◆ What is required ◆
Count the lines below that carry the word "некоторые". Answer with that number alone.

*** Opening Supplied information ***

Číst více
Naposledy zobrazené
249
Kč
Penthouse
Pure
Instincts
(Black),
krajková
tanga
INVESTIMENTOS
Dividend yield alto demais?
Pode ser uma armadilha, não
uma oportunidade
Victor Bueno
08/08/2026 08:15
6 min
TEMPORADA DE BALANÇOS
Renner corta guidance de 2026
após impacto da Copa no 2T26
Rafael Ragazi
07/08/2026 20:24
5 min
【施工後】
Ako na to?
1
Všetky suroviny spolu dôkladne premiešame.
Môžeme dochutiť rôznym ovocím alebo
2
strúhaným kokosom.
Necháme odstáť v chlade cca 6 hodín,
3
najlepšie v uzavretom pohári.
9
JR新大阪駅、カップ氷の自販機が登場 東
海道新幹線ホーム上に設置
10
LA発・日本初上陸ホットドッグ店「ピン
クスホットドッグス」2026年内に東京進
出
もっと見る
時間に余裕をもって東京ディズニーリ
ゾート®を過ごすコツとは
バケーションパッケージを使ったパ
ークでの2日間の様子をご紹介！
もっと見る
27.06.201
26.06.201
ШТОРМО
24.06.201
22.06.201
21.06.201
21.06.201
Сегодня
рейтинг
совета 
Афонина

*** Closing Supplied information ***
*** Opening Supplied information ***

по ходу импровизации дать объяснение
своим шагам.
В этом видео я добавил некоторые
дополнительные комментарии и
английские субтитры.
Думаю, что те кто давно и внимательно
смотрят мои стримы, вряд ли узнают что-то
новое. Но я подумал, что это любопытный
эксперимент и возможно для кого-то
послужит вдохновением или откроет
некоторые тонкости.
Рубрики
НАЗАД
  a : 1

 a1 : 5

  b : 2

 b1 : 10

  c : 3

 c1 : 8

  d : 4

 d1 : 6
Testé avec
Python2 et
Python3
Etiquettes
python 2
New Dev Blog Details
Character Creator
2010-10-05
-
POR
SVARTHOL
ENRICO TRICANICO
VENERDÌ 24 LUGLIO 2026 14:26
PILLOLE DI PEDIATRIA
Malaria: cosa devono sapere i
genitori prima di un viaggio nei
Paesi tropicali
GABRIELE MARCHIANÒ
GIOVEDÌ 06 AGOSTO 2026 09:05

*** Closing Supplied information ***
*** Opening Supplied information ***

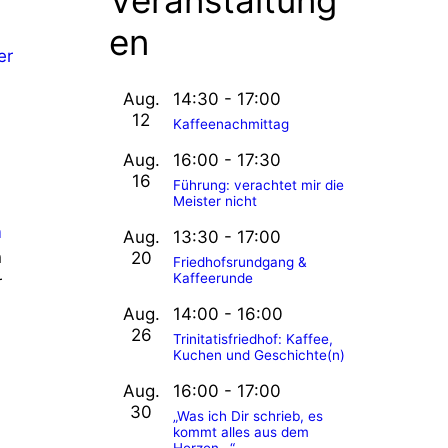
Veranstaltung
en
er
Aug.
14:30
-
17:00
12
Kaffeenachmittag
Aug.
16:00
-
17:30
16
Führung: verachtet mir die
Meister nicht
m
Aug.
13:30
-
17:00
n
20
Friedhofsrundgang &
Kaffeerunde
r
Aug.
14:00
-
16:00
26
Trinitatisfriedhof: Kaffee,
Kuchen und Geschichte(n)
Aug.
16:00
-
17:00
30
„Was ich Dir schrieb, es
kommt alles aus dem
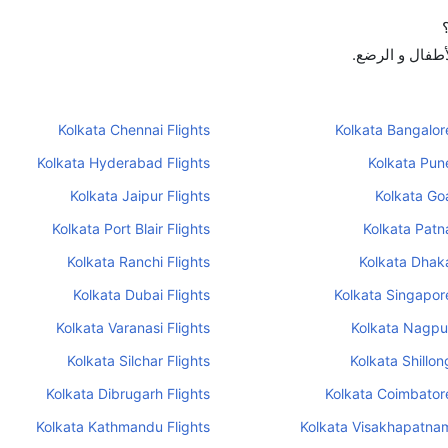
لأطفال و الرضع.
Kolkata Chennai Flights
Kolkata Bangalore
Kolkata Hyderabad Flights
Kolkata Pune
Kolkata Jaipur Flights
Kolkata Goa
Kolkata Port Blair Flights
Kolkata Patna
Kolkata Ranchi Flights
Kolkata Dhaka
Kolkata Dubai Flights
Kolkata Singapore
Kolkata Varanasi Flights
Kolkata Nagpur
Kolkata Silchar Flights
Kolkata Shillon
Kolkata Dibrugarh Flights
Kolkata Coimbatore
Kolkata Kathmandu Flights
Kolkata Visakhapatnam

*** Closing Supplied information ***

◆ Solution ◆
2